At 6/13/2007 12:57:00 PM, Anonymous miller

What?! Republican as a metaphor for "selfishness at the expense of public good, violence, callous indifference to suffering, short term greed at the expense of long term foresight."? I was going to criticize you for using such an insensitive "metaphor," but since you're crediting it to Dawkins, I guess he deserves the blame.

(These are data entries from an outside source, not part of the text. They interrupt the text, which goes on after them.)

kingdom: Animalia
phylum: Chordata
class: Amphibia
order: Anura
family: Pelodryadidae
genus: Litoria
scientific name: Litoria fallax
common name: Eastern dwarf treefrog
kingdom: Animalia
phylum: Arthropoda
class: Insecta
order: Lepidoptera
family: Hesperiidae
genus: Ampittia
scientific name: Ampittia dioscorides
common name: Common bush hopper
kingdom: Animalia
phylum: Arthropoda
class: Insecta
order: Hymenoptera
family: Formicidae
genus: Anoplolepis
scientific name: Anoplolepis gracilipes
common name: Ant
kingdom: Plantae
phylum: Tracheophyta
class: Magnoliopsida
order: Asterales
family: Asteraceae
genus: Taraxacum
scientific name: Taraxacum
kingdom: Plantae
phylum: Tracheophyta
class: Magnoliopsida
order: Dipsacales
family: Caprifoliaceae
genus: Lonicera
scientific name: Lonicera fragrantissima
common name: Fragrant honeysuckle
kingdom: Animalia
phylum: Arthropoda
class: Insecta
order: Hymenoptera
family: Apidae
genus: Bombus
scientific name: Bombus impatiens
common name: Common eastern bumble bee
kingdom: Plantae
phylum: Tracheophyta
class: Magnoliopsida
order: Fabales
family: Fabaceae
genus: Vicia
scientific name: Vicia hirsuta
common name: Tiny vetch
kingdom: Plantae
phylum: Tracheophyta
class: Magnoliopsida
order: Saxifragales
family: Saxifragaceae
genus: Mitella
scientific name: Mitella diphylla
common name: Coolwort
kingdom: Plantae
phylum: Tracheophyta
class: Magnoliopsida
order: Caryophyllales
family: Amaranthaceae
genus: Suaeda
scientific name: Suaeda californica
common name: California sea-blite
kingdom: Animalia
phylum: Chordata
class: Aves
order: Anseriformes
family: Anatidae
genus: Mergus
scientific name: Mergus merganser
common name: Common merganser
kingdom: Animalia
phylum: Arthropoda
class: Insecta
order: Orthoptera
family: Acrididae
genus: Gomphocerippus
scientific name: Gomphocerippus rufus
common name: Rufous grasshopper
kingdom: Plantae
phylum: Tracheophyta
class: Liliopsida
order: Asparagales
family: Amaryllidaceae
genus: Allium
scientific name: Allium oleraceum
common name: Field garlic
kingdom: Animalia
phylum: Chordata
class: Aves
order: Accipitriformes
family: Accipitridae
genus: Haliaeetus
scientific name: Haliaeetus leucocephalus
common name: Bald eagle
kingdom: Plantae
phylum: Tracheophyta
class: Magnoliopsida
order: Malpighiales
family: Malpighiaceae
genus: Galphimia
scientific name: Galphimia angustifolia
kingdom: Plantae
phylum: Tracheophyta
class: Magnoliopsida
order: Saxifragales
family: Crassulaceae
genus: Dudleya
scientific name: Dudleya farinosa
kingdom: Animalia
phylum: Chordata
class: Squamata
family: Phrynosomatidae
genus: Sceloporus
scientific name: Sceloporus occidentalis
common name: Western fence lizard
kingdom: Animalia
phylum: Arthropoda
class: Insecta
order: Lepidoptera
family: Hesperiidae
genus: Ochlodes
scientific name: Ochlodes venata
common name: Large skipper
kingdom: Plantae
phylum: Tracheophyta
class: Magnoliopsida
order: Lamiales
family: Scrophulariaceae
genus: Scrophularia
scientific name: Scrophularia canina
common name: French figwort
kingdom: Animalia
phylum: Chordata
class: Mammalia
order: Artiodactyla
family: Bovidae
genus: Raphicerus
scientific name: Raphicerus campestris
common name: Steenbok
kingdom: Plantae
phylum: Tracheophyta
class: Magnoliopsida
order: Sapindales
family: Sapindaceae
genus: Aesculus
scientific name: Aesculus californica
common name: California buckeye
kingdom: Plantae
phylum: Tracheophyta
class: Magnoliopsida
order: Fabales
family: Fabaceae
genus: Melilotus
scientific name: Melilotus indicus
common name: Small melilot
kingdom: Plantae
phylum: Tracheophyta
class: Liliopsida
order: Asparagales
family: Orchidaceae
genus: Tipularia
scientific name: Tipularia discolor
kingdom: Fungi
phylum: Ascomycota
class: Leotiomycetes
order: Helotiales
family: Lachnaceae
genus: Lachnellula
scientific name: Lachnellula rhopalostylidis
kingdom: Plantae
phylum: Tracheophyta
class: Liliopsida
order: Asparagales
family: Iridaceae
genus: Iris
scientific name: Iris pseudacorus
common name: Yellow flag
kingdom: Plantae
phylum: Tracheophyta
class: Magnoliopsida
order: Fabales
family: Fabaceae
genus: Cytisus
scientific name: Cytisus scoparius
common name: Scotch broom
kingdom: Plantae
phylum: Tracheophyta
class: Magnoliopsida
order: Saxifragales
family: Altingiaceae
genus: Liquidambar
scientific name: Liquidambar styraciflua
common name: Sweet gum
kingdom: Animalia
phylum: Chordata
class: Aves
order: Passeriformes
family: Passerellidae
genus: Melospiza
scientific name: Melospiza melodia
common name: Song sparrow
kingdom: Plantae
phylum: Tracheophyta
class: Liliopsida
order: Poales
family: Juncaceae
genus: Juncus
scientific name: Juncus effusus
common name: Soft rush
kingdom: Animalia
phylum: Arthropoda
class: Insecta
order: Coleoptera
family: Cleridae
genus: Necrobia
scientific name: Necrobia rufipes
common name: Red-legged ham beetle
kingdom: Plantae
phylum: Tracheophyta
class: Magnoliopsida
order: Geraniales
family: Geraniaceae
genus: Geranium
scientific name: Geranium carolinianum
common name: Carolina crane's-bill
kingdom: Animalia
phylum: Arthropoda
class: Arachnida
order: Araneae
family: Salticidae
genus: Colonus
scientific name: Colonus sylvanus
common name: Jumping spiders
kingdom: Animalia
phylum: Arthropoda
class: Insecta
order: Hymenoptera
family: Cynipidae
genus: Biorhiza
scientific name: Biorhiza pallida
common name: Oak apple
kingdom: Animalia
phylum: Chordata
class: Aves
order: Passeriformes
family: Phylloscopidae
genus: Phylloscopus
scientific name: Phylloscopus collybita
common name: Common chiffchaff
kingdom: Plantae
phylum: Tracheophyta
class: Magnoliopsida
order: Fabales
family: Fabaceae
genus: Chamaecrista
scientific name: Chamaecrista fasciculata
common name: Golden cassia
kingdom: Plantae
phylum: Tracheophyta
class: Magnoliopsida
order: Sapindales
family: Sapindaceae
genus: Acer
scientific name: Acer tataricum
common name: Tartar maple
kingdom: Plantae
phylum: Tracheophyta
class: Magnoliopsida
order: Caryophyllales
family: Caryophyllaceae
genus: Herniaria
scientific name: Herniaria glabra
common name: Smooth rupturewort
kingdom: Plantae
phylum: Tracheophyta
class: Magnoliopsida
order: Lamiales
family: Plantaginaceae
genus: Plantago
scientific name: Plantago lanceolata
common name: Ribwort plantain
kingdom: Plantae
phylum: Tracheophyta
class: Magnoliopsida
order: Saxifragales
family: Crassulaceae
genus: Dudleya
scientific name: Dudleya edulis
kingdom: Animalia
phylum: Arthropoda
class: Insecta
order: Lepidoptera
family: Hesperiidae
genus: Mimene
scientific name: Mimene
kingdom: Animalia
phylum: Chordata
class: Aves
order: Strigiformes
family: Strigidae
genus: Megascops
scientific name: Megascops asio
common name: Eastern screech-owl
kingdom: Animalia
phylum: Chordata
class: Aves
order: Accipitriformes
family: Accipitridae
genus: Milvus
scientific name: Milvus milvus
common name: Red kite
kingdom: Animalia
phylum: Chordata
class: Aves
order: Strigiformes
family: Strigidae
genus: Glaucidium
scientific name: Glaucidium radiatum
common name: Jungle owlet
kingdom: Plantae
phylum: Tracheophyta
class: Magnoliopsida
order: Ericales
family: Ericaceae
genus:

It reminds me of how Dawkins often says that he only sounds offensive because people are not accustomed to seeing the same sort of debate in religion as they see in politics. The problem with this is that the political debate is not exactly ideal itself.

 

At 6/13/2007 04:21:00 PM, Blogger Mike Clawson

Re: Robin's comment about superniceness and being a doormat - I have seen what you mean about some Christians who let themselves be walked all over or tolerate abuse because they think it's "turning the other cheek". However, I don't think that's what Jesus really meant when he called us to be peacemakers. True peacemaking is not a passive thing, it's an active thing - it's actively resisting violence & oppression but without using more of the same. Truthfully (and I've studied this passage in some depth), when Jesus told people to turn the other cheek, walk the second mile, or give people the shirt off your back, he wasn't just telling them to let themselves be taken advantage of - in the historical/cultural context those suggestions would have been highly subversive ways for the Jews to resist their Roman oppressors and restore dignity to themselves without resorting to violence. In other words, Jesus is more about overcoming evil with good than just letting evil walk all over you.

That's why I think Dawkins term "superniceness" is rather lame. Jesus wasn't just about being "supernice". He was about radical, subversive, world changing love. And love is way harder and more active than simply being "nice" - even "supernice".

 

At 6/15/2007 09:56:00 AM, Blogger Paul

Greetings fellow "Pensees" blogger! This is my first comment here.

Regarding your post, this question is actually one I attempted to explore in a rather provocative way in my most recent blog post. The ensuing comments and dialog have been exceptionally rich (well, after the initial offense was smoothed over).